Many startup companies / organizations are either cursed/blessed with a wealth of riches in the form of resumes and job candidates. We’re fortunate enough to get a lot of interest in the roles we post, but the sheer number of responses we get means we need to be efficient about the way we approach the hiring process.
One way a reputable team team streamline the process is by going into it with a clear list of dealbreakers. Stay away from hiring:
The One Who Hasn’t Used Your Product
If you are an app developer and the candidate haven't seen or downloaded your app? that rings a bell. A perfect example is this: An employer asks a lady who has come for an interview about what she thought of the app. Her response: To be honest, I haven’t had time to download it yet. She had time to trek down to the venue for the interview, but didn’t have a few seconds to download the app, do her research and demonstrate her interest in the product and company? He continued the interview but in retrospect, He should have just ended it right then and saved both of us time.

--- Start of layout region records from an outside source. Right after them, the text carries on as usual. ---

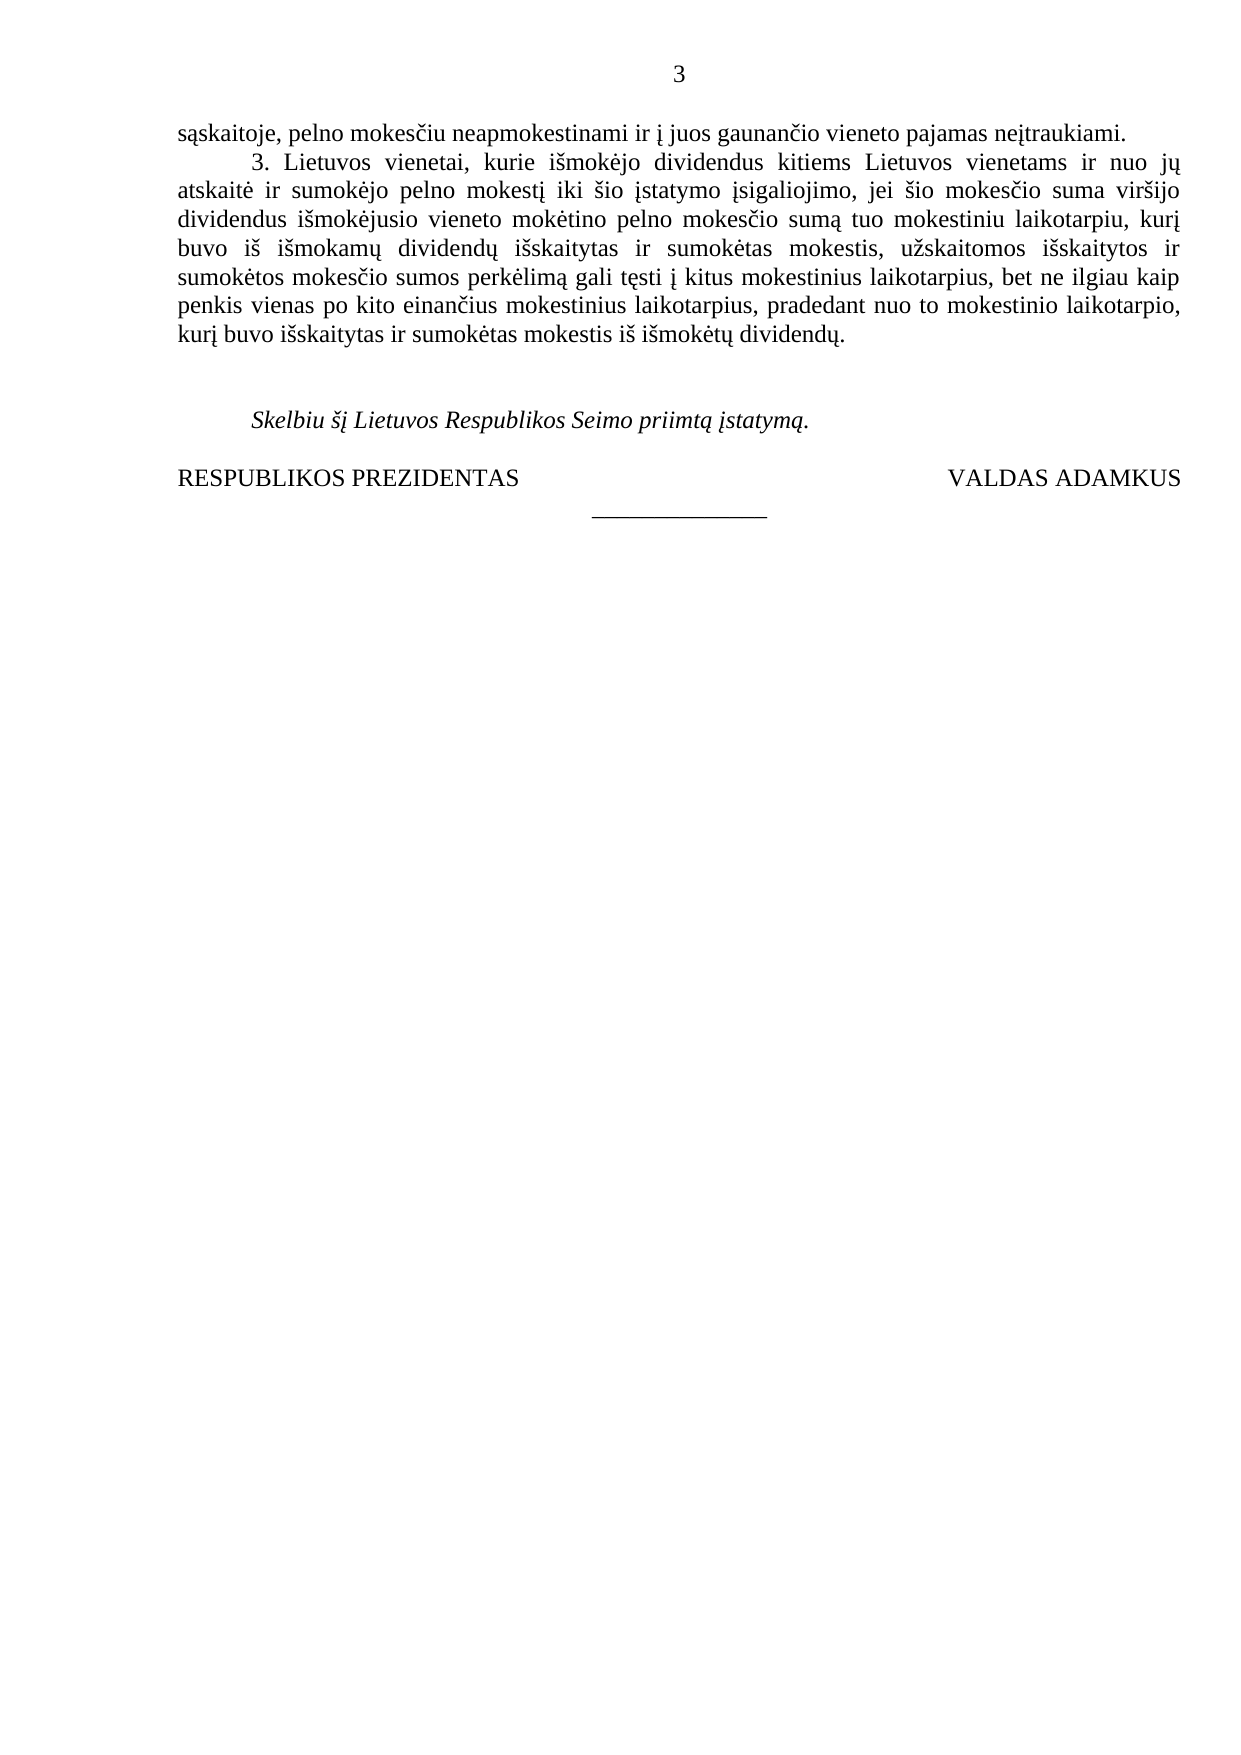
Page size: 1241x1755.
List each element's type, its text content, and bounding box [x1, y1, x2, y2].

text sąskaitoje, pelno mokesčiu neapmokestinami ir į juos gaunančio vieneto pajamas neįtraukiami. [177, 118, 1181, 147]
text RESPUBLIKOS PREZIDENTAS VALDAS ADAMKUS [177, 463, 1181, 492]
text ______________ [177, 492, 1181, 521]
text Skelbiu šį Lietuvos Respublikos Seimo priimtą įstatymą. [177, 406, 1181, 434]
text 3. Lietuvos vienetai, kurie išmokėjo dividendus kitiems Lietuvos vienetams ir nuo jų atskaitė ir sumokėjo pelno mokestį iki šio įstatymo įsigaliojimo, jei šio mokesčio suma viršijo dividendus išmokėjusio vieneto mokėtino pelno mokesčio sumą tuo mokestiniu laikotarpiu, kurį buvo iš išmokamų dividendų išskaitytas ir sumokėtas mokestis, užskaitomos išskaitytos ir sumokėtos mokesčio sumos perkėlimą gali tęsti į kitus mokestinius laikotarpius, bet ne ilgiau kaip penkis vienas po kito einančius mokestinius laikotarpius, pradedant nuo to mokestinio laikotarpio, kurį buvo išskaitytas ir sumokėtas mokestis iš išmokėtų dividendų. [177, 147, 1181, 348]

Getting the company name wrong, not downloading their app or checking out their website, not thoroughly researching what a company does – you’d think getting these things right would go without saying, but they come up more often than you’d expect, and demonstrate a lack of attention to detail, passion for the product and industry and, frankly, respect for the company and interviewer.
The One With the Typo
Speaking of attention to detail, typos are another non-starter. A company who have received many a resume expressing a candidate’s enthusiasm for a role or emphasizing their “editorail skills” (really). First impressions matter, and it’s worth taking the time (and getting a second set of eyes to look over your resume, cover letter and LinkedIn page) to make a good one.
The One With the Out-of-Date LinkedIn Profile
In many industries, but in particular the tech world, having an out-of-date LinkedIn profile just doesn’t make sense. Sharing your resume via email is great, but having a clean, updated and professional public profile is essential. Having an updated LinkedIn profile says that you value personal brand management, understand current hiring trends and are upfront about your career history. Take the time to clean yours up, get recommendations from colleagues (and write them in return!) and make yourself look enticing to potential employers. You never know who might discover you that way.

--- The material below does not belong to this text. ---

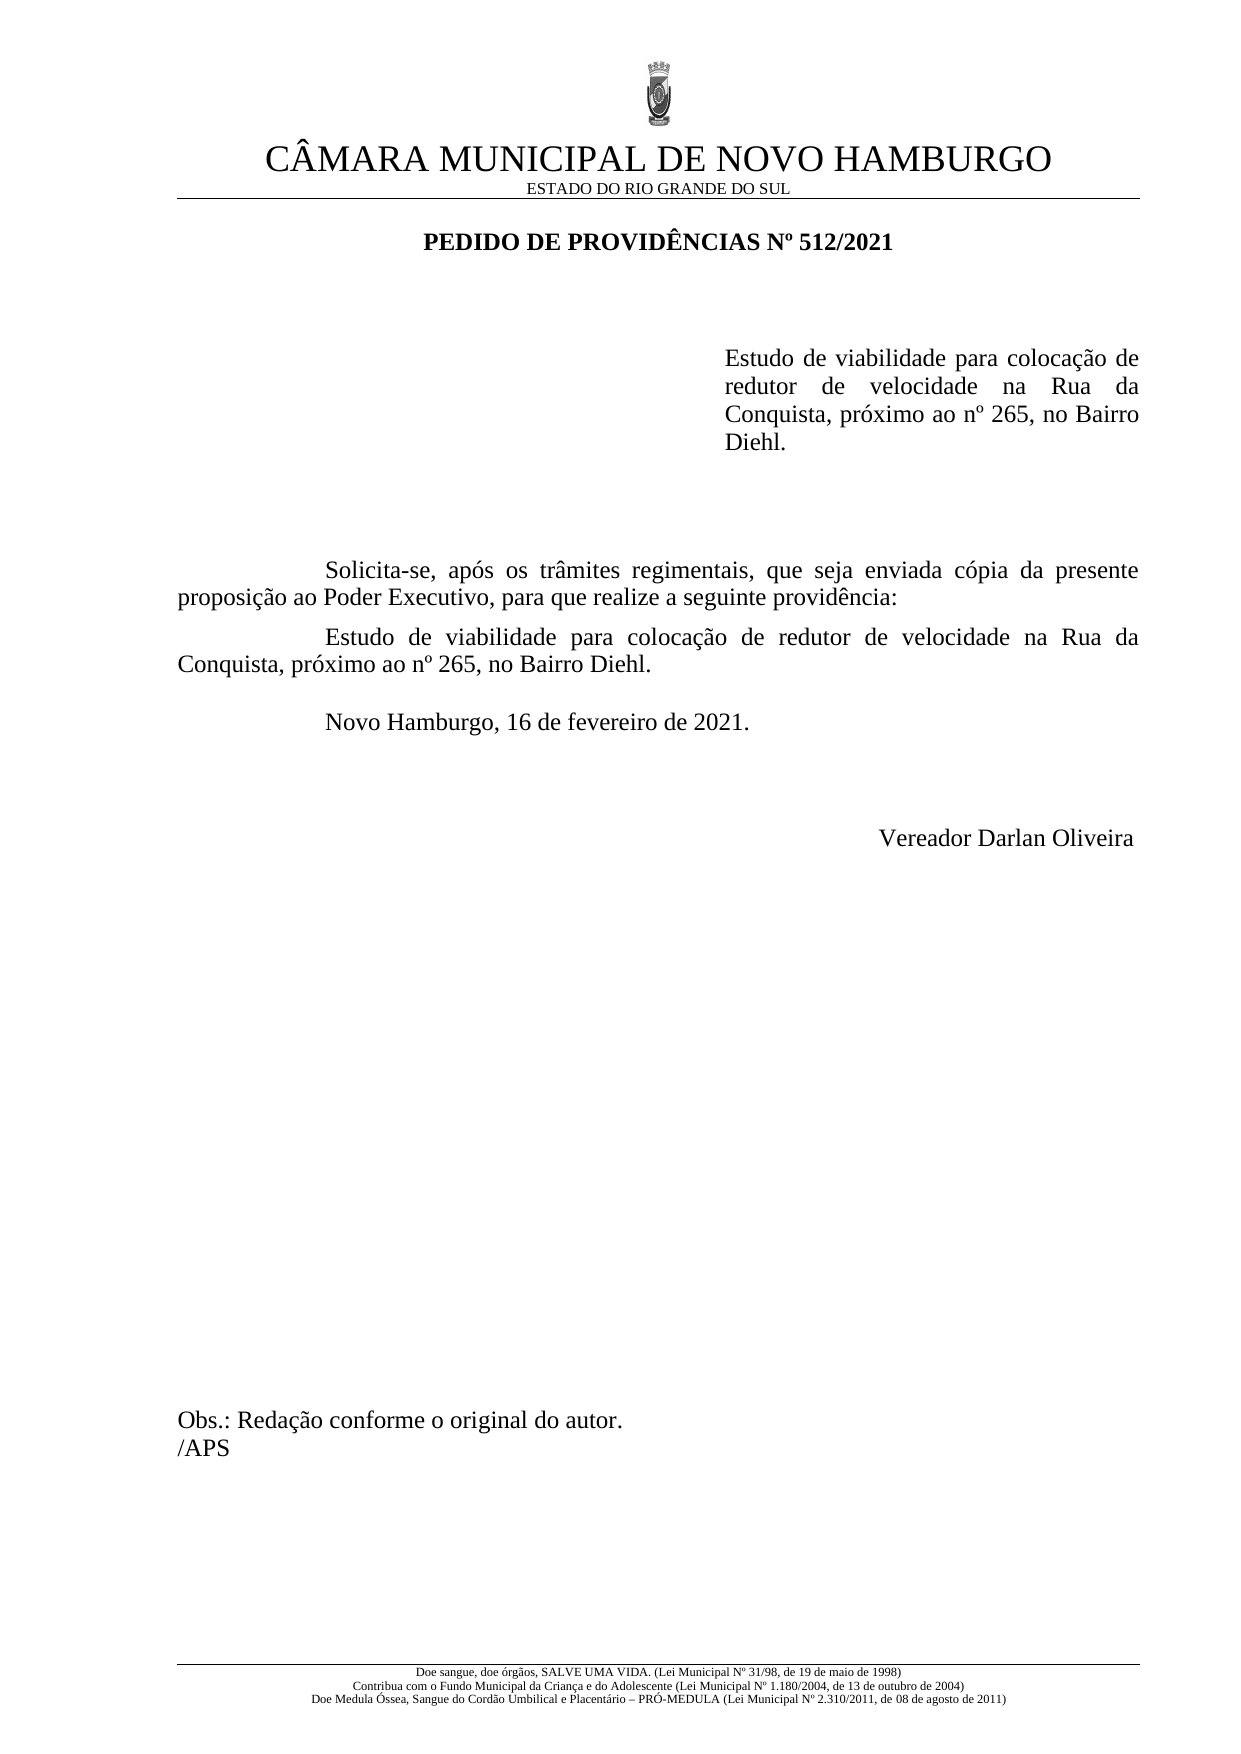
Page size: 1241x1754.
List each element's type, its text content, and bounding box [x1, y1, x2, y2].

The One Who’s Inappropriate on Twitter or Facebook
Marketing teams often check out candidates’ social media presence when screening resumes. Not having a Twitter/Facebook account can raise warning flags, especially for these roles where interacting with the public is part of the job. But posting inappropriate, unprofessional content on your public Twitter account is obviously an even bigger red flag. If your Twitter account is public, it’s part of how you represent yourself and your company. And if you’re going to include it on your resume, make sure you’re not rescheduling interviews due to “a really bad flu” while posting about the massive hangover you have from last night’s concert, tweeting raw (yes, this happened).
The One Who Isn’t Motivated to Do Great Things
If a candidate has no response to a question that should be easy for them to answer, it’s a good indicator that they don’t have that deep-seated motivation to do great things. Figure out what that question is for you. Why do you want this job? What would you do if you had $10 million? What kind of business would you start, if you could do anything? As for my question, I’ll leave that as a surprise for when you come interview.
Of course, the list of positive qualities to look for in candidates far surpasses the dealbreakers. Enthusiasm, passion, energy, pragmatism, intelligence, thoughtfulness – these go a long way in convincing a potential employer that you’re right for the job. Sound like you?